### What to produce
Write out the data below in full, unchanged, minus the images.

### Source data
════════════════════

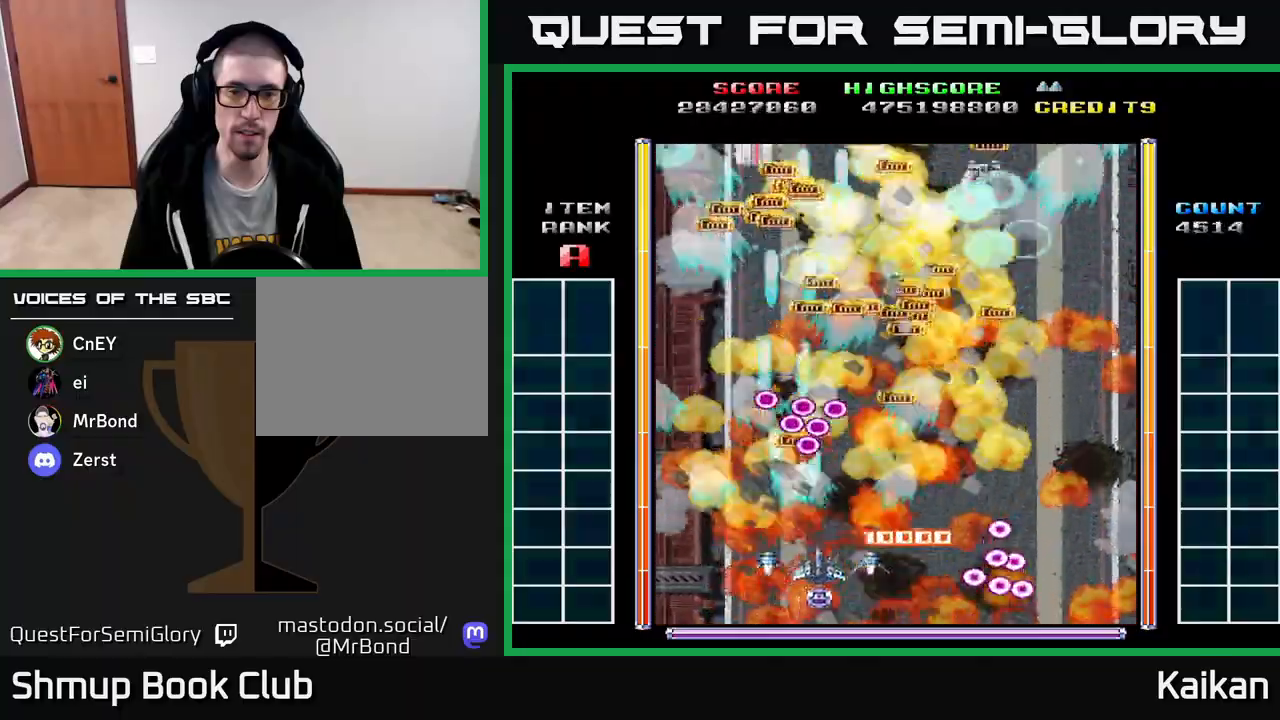
{"buttons": ["A", "DPAD_LEFT"], "left_stick": "up-left", "events": [[33, "DPAD_DOWN", "up"], [133, "DPAD_UP", "down"], [300, "DPAD_RIGHT", "up"], [333, "DPAD_LEFT", "down"], [467, "DPAD_UP", "up"]]}
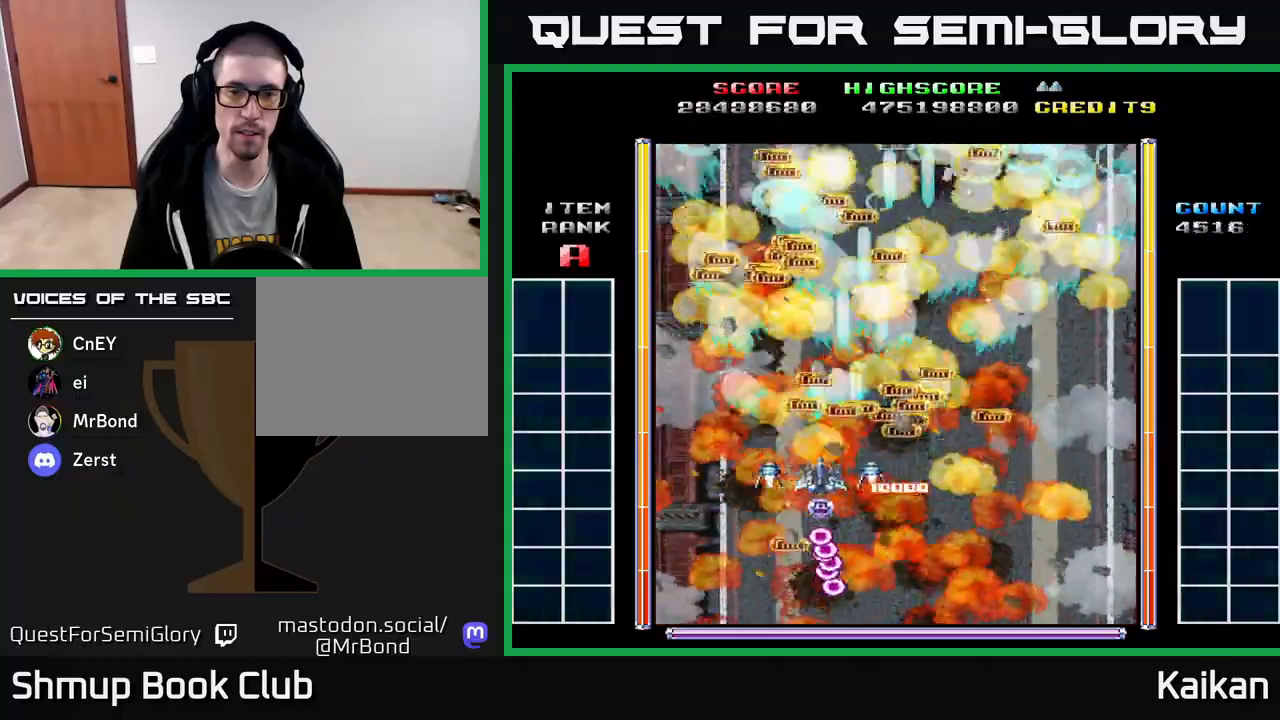
{"buttons": ["A", "DPAD_UP"], "left_stick": "up-left", "events": [[50, "DPAD_DOWN", "down"], [150, "DPAD_LEFT", "up"], [333, "DPAD_RIGHT", "down"], [383, "DPAD_DOWN", "up"], [417, "DPAD_UP", "down"], [433, "DPAD_RIGHT", "up"]]}
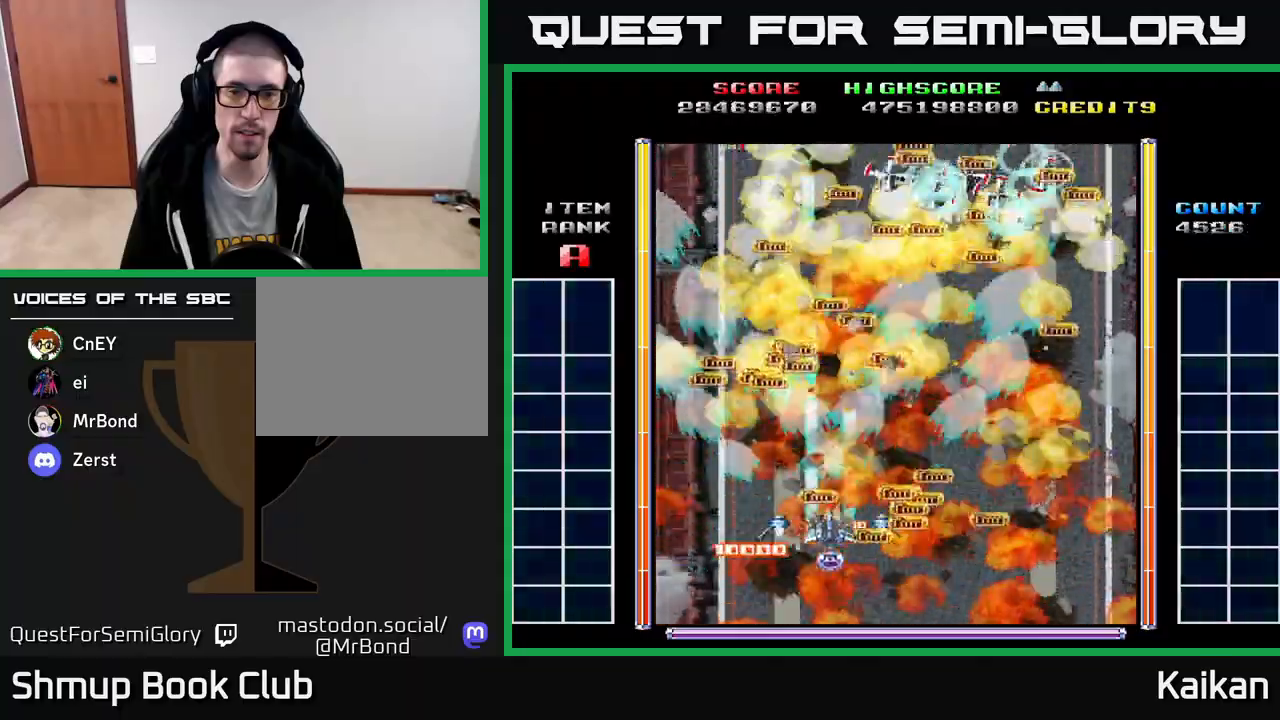
{"buttons": ["A", "DPAD_UP", "DPAD_LEFT"], "left_stick": "up-left", "events": [[100, "DPAD_UP", "up"], [117, "DPAD_RIGHT", "down"], [217, "DPAD_DOWN", "down"], [367, "DPAD_DOWN", "up"], [450, "DPAD_RIGHT", "up"], [450, "DPAD_UP", "down"], [483, "DPAD_LEFT", "down"]]}
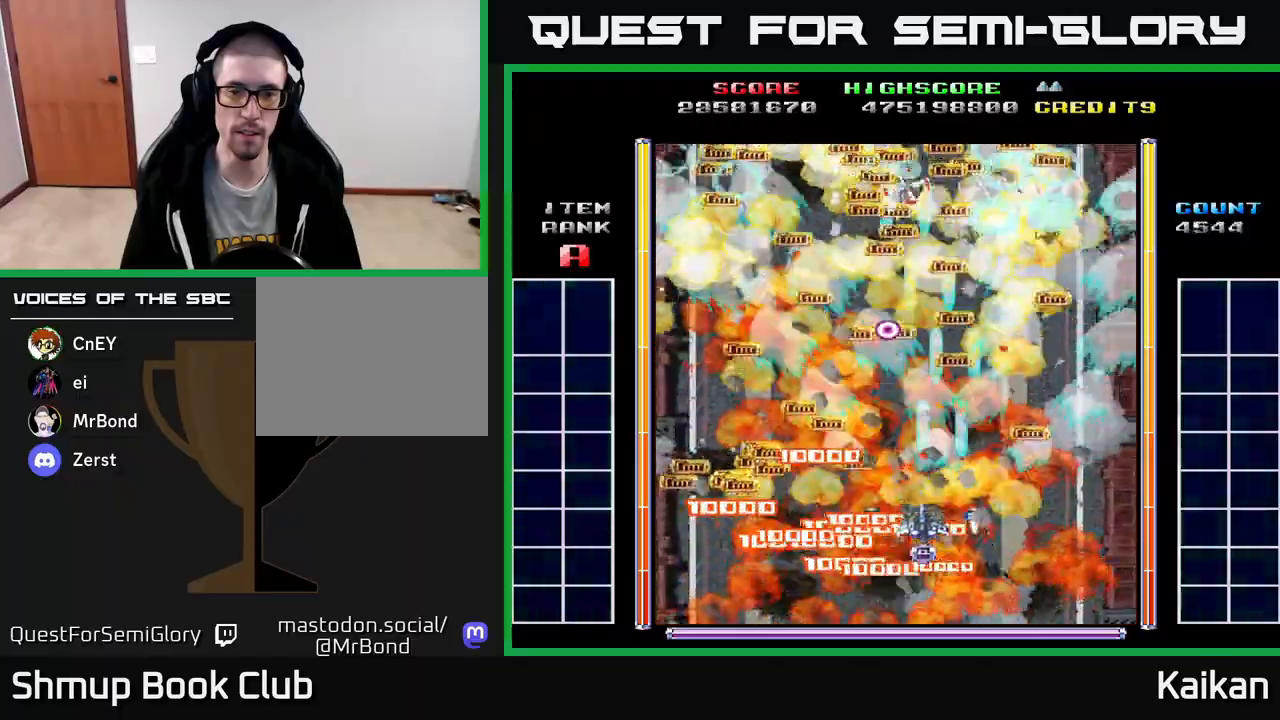
{"buttons": ["DPAD_DOWN", "DPAD_RIGHT"], "left_stick": "up-left", "events": [[67, "A", "up"], [150, "DPAD_LEFT", "up"], [233, "DPAD_UP", "up"], [367, "DPAD_DOWN", "down"], [367, "DPAD_RIGHT", "down"]]}
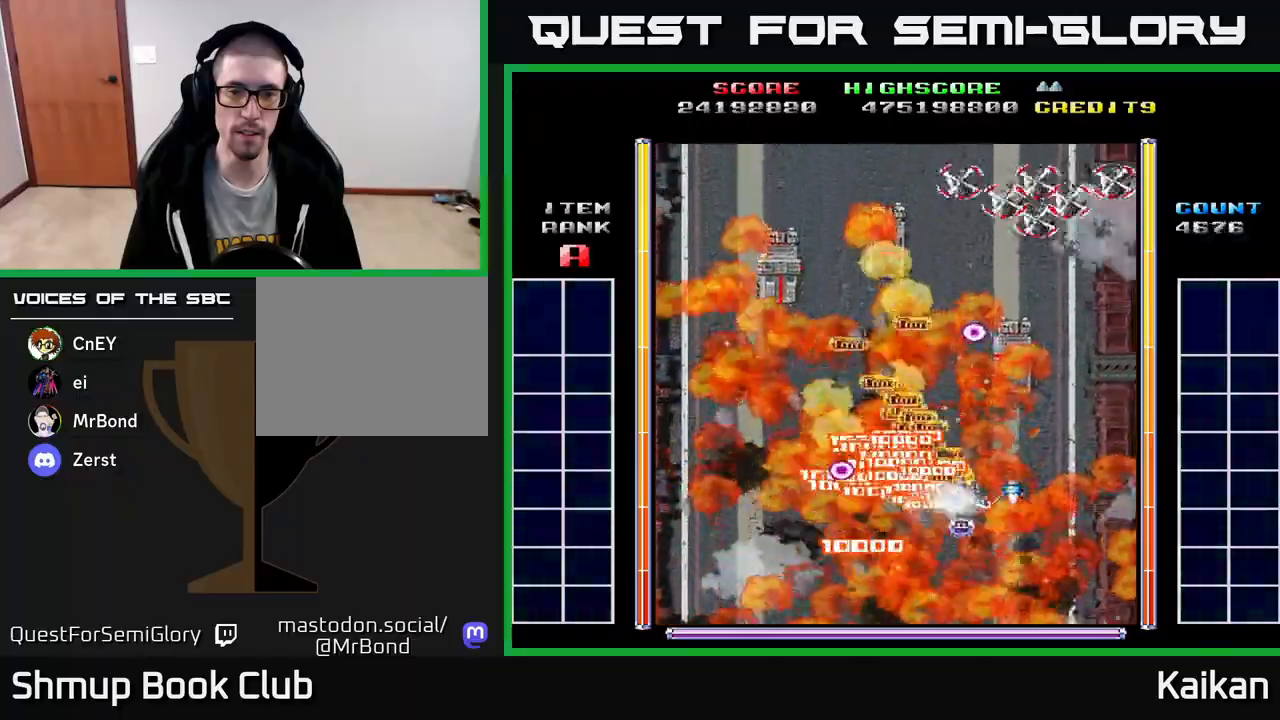
{"buttons": ["A", "DPAD_DOWN", "DPAD_RIGHT"], "left_stick": "up-left", "events": [[17, "DPAD_DOWN", "up"], [50, "DPAD_RIGHT", "up"], [67, "DPAD_UP", "down"], [133, "DPAD_LEFT", "down"], [183, "DPAD_UP", "up"], [217, "A", "down"], [250, "DPAD_DOWN", "down"], [350, "DPAD_LEFT", "up"], [467, "DPAD_RIGHT", "down"]]}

════════════════════

### Response to this task
{"buttons": ["A", "DPAD_LEFT"], "left_stick": "up-left", "events": [[33, "DPAD_DOWN", "up"], [133, "DPAD_UP", "down"], [300, "DPAD_RIGHT", "up"], [333, "DPAD_LEFT", "down"], [467, "DPAD_UP", "up"]]}
{"buttons": ["A", "DPAD_UP"], "left_stick": "up-left", "events": [[50, "DPAD_DOWN", "down"], [150, "DPAD_LEFT", "up"], [333, "DPAD_RIGHT", "down"], [383, "DPAD_DOWN", "up"], [417, "DPAD_UP", "down"], [433, "DPAD_RIGHT", "up"]]}
{"buttons": ["A", "DPAD_UP", "DPAD_LEFT"], "left_stick": "up-left", "events": [[100, "DPAD_UP", "up"], [117, "DPAD_RIGHT", "down"], [217, "DPAD_DOWN", "down"], [367, "DPAD_DOWN", "up"], [450, "DPAD_RIGHT", "up"], [450, "DPAD_UP", "down"], [483, "DPAD_LEFT", "down"]]}
{"buttons": ["DPAD_DOWN", "DPAD_RIGHT"], "left_stick": "up-left", "events": [[67, "A", "up"], [150, "DPAD_LEFT", "up"], [233, "DPAD_UP", "up"], [367, "DPAD_DOWN", "down"], [367, "DPAD_RIGHT", "down"]]}
{"buttons": ["A", "DPAD_DOWN", "DPAD_RIGHT"], "left_stick": "up-left", "events": [[17, "DPAD_DOWN", "up"], [50, "DPAD_RIGHT", "up"], [67, "DPAD_UP", "down"], [133, "DPAD_LEFT", "down"], [183, "DPAD_UP", "up"], [217, "A", "down"], [250, "DPAD_DOWN", "down"], [350, "DPAD_LEFT", "up"], [467, "DPAD_RIGHT", "down"]]}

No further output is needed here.